- Relator(a)
- Ministro Sebastião Reis Júnior
- Órgão julgador
- Sexta Turma
- Data do julgamento
- 14/03/2017
- Data de publicação
- 22/03/2017
STJ – Acórdão, Rel. Ministro Sebastião Reis Júnior, Sexta Turma, j. 14/03/2017, p. 22/03/2017
AGRAVO REGIMENTAL EM RECURSO ESPECIAL. LEGISLAÇÃO EXTRAVAGANTE. TRÁFICO DE DROGAS. MANIFESTA ILEGALIDADE. PRIMARIEDADE DO AGRAVADO E AUSÊNCIA DE CIRCUNSTÂNCIAS JUDICIAIS NEGATIVAS. REGIME INICIAL FECHADO. FUNDAMENTAÇÃO INIDÔNEA. ART. 2º, § 1º, DA LEI N. 8.072/1990. INCONSTITUCIONALIDADE RECONHECIDA PELO STF. GRAVIDADE ABSTRATA DO DELITO. SÚMULAS 718 E 719/STF; E 440/STJ. CONCESSÃO DE HABEAS CORPUS, DE OFÍCIO. CORRETA APLICAÇÃO DO ART. 33, § 2º, B, DO CP. 1. A questão veiculada no agravo questiona a verificação da presença de manifesta ilegalidade quanto à fixação do regime inicial de cumprimento de pena, notadamente porque desconsiderada a individualização da pena, ao ser fixado regime mais gravoso a condenado primário e sem circunstâncias judiciais negativadas. 2. A fixação do regime inicial fechado não pode decorrer da obrigatoriedade prevista no art. 2º, § 1º, da Lei n. 8.072/1990, cuja inconstitucionalidade foi declarada pelo Supremo Tribunal Federal, como é de conhecimento comum no meio jurídico.

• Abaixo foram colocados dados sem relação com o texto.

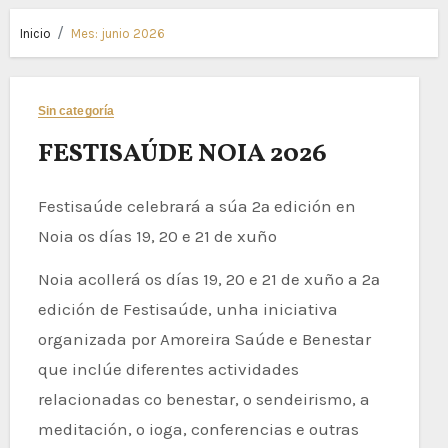
Inicio
Mes:
junio 2026
Sin categoría
FESTISAÚDE NOIA 2026
Festisaúde celebrará a súa 2ª edición en
Noia os días 19, 20 e 21 de xuño
Noia acollerá os días 19, 20 e 21 de xuño a 2ª
edición de Festisaúde, unha iniciativa
organizada por Amoreira Saúde e Benestar
que inclúe diferentes actividades
relacionadas co benestar, o sendeirismo, a
meditación, o ioga, conferencias e outras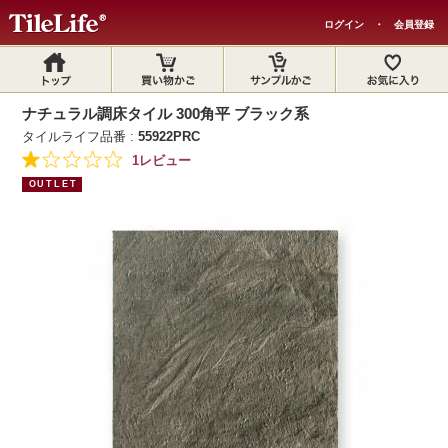
ログイン
・
会員登録
ナチュラル調床タイル 300角平 ブラック系
タイルライフ品番 :
55922PRC
1レビュー
OUTLET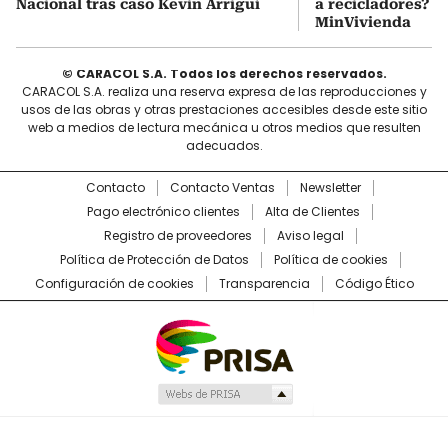
Nacional tras caso Kevin Arriguí
a recicladores? 
MinVivienda
© CARACOL S.A. Todos los derechos reservados.
CARACOL S.A. realiza una reserva expresa de las reproducciones y
usos de las obras y otras prestaciones accesibles desde este sitio
web a medios de lectura mecánica u otros medios que resulten
adecuados.
Contacto
Contacto Ventas
Newsletter
Pago electrónico clientes
Alta de Clientes
Registro de proveedores
Aviso legal
Política de Protección de Datos
Política de cookies
Configuración de cookies
Transparencia
Código Ético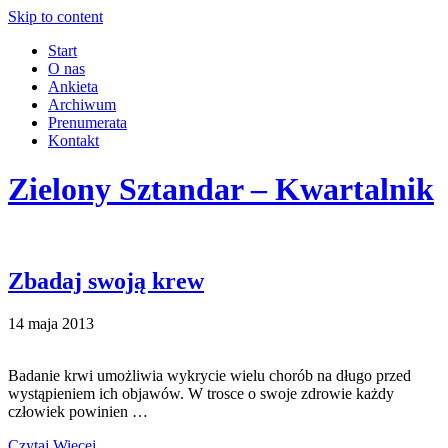
Skip to content
Start
O nas
Ankieta
Archiwum
Prenumerata
Kontakt
Zielony Sztandar – Kwartalnik
Zbadaj swoją krew
14 maja 2013
Badanie krwi umożliwia wykrycie wielu chorób na długo przed
wystąpieniem ich objawów. W trosce o swoje zdrowie każdy
człowiek powinien …
Czytaj Więcej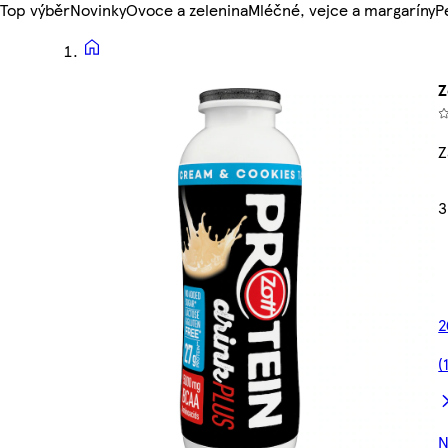
Top výběr
Novinky
Ovoce a zelenina
Mléčné, vejce a margaríny
P
Z
Z
3
2
(
N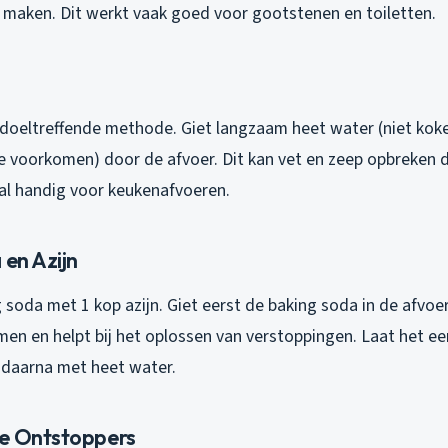
e maken. Dit werkt vaak goed voor gootstenen en toiletten.
doeltreffende methode. Giet langzaam heet water (niet ko
te voorkomen) door de afvoer. Dit kan vet en zeep opbreken 
al handig voor keukenafvoeren.
 en Azijn
soda met 1 kop azijn. Giet eerst de baking soda in de afvoe
uimen en helpt bij het oplossen van verstoppingen. Laat het e
 daarna met heet water.
e Ontstoppers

Precedentes. 3. Estipulada a pena-base no mínimo legal (5 anos de reclusão) e não ostentando o agravado antecedentes criminais, é descabida a fixação de regime mais gravoso sem a existência de fundamentação idônea, nos termos das Súmulas 718 e 719 do Supremo Tribunal Federal e Súmula 440 do Superior Tribunal de Justiça. 4. O acórdão originário está em confronto com a jurisprudência dominante desta Corte Superior e levando-se em consideração a penal final cominada ao agravado (5 anos de reclusão), é permitida a imposição do regime semiaberto, nos termos do art. 33, § 2º, b, do Código Penal. 5. Agravo regimental improvido. (AgInt no REsp n. 1.464.826/SP, relator Ministro Sebastião Reis Júnior, Sexta Turma, julgado em 14/3/2017, DJe de 22/3/2017.)